Good news! I looked out on this field of 22 candidates, some of whom are intelligent, some of whom are even experts, some of whom are young, some of whom are female, some of whom are people of color, some of whom are governors, some of whom are senators, and I thought: It is missing something. What it is missing is myself.
These candidates have many good qualities, but none of them are Bill de Blasio. I know that because I’m Bill de Blasio. And now — I’m running.
Call this announcement a groundhog, because I am going to drop it, and everyone is going to be thrilled, I think.
In response to the clamor of millions of voices crying my name, the word “run” and also the word “don’t” for some reason: Here I am, running! Just as you requested.
I felt that the candidates did not adequately reflect America. America is full of many people who are accomplished, progressive and have plans. People who have done good jobs in their current positions. But America is also full of many men who do not know when their presence is not wanted. Men who see competent women who could do a good job and who decide to insert themselves anyway! Men with gray hair and opinions who are supposed to be doing jobs of their own but have for some reason decided they would not like to! Who will speak for them?

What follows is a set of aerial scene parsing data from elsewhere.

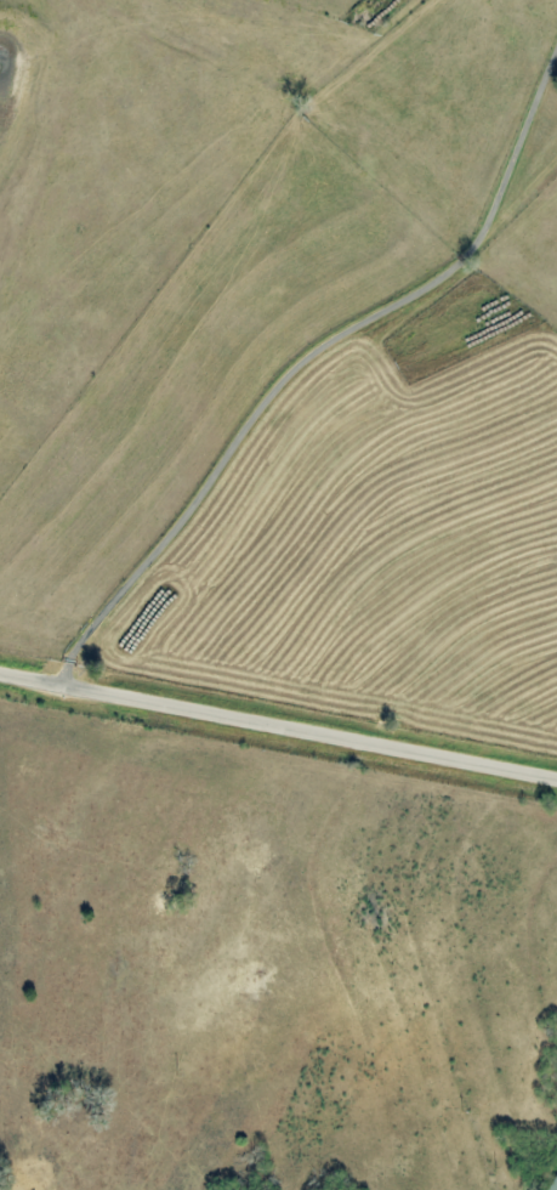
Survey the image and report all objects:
road: (313, 354)
road: (278, 726)
building: (556, 1167)
building: (551, 1182)

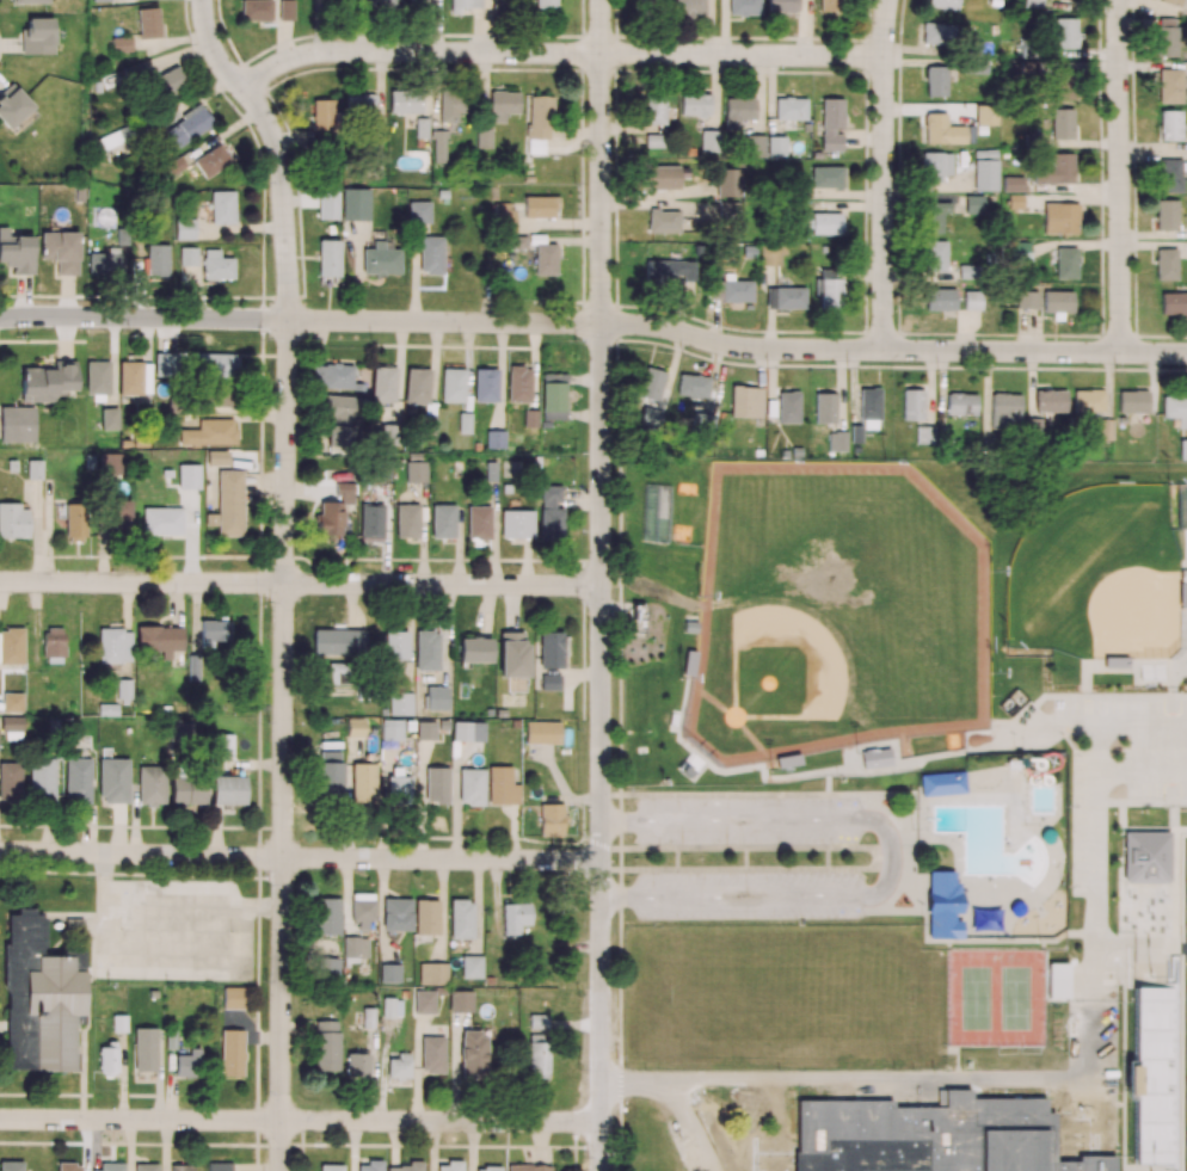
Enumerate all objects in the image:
road: (558, 53)
road: (601, 162)
road: (884, 174)
road: (1120, 176)
road: (300, 320)
road: (893, 349)
road: (284, 574)
park: (1097, 577)
road: (300, 583)
park: (835, 613)
road: (601, 747)
road: (888, 856)
road: (300, 858)
park: (977, 998)
park: (1015, 998)
track: (1185, 1005)
building: (118, 1022)
road: (1085, 1080)
road: (675, 1099)
road: (300, 1121)
building: (10, 1165)
building: (449, 1165)
building: (66, 1166)
building: (330, 1167)

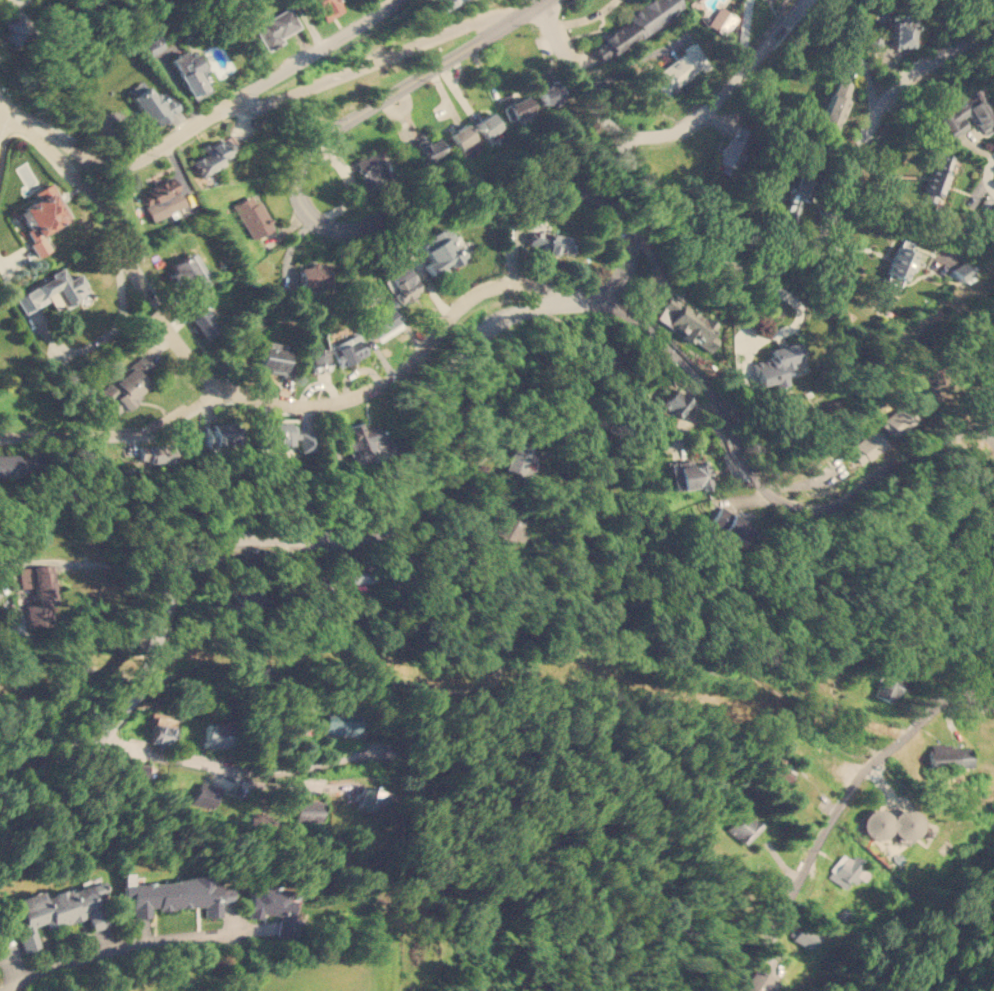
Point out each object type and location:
building: (443, 4)
building: (327, 7)
building: (722, 20)
building: (17, 22)
building: (277, 27)
building: (633, 27)
building: (899, 32)
road: (374, 61)
building: (678, 69)
building: (189, 71)
road: (724, 89)
building: (547, 90)
building: (147, 100)
building: (836, 103)
building: (517, 108)
road: (213, 114)
building: (963, 114)
building: (487, 124)
building: (465, 138)
building: (733, 144)
building: (430, 147)
building: (209, 157)
building: (375, 170)
road: (988, 174)
building: (937, 176)
building: (160, 198)
building: (792, 199)
building: (252, 214)
building: (42, 215)
road: (115, 238)
building: (550, 241)
building: (442, 250)
building: (196, 264)
building: (899, 264)
road: (758, 267)
building: (961, 272)
building: (187, 273)
building: (314, 274)
building: (403, 284)
building: (50, 291)
road: (552, 302)
building: (194, 310)
building: (380, 316)
building: (203, 320)
building: (686, 320)
road: (107, 342)
building: (348, 349)
building: (273, 354)
building: (985, 359)
building: (318, 360)
building: (778, 363)
building: (125, 385)
building: (674, 402)
road: (307, 405)
building: (896, 421)
building: (219, 433)
building: (278, 433)
building: (863, 448)
building: (153, 453)
building: (516, 456)
building: (18, 463)
building: (688, 475)
road: (758, 484)
building: (729, 525)
building: (508, 528)
road: (976, 529)
building: (496, 541)
building: (357, 573)
building: (36, 592)
road: (985, 611)
building: (888, 685)
park: (54, 701)
building: (343, 725)
building: (162, 730)
building: (217, 735)
building: (948, 757)
building: (779, 768)
building: (137, 770)
road: (223, 771)
road: (848, 790)
building: (207, 794)
building: (370, 798)
building: (309, 810)
building: (889, 823)
building: (176, 893)
building: (275, 907)
building: (60, 908)
building: (802, 935)
road: (132, 947)
building: (757, 982)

Well, someone else will have to, because I know that I am wanted, competent and doing a great job.
But America is also full of many mayors who do NOT speak Norwegian. Who will speak for them?
People are fascinated by my ideas. That is why the consultants I hired to determine whether I should run said, “America doesn’t deserve this,” then toasted the thoughts I had uttered by downing an entire container of whiskey.
None dare call this hubris! Hubris is the mark of fools who do not realize they are overreaching. I would realize if I were overreaching. Hubris is for people who have vulnerabilities they have not anticipated, but I have anticipated my every vulnerability. If anything were unappealing about me, I would be the first to know. And I don’t know, so I would consider that Q pretty ED.
Whenever people see me walk into a room, they sigh — with relief, that I am here. And, sometimes, they also are holding signs with my name, sometimes followed by an instruction for an action they want me to take, which shows name recognition.
When I speak to people, they flee the room where I am speaking, evidently in haste to implement whatever I have urged. I once held a groundhog, and that groundhog was so moved by the experience of being in my presence that it leapt from my arms (it was not dropped) to go share with its rodent brethren the good news of what it had seen. And it is, I think, alive and well to this day.
People who tell me that no one is clamoring for me to run — they do not hear what I hear. Listen. That is the sound of people clamoring for me to run. Or complaints about the MTA. But probably people clamoring for me to run. In fact, New York City is so sad to see me leave that it is pretending to be sick, creating problems with its public transit system and public housing, just in an effort to get me to stay. Stop malingering, NYC! I know what your game is!
In any case, are you sure they are shouting at me? Are you sure they aren’t shouting with me?
I just want to see myself reflected among the candidates, namely by including myself among the candidates. Someone who shares my history and my understanding of the issues! Someone who, whenever he goes out in public to tease his campaign, is met with throngs of people shouting “Don’t run!” as though he is a child in the pool area! But someone, too, who is not Howard Schultz!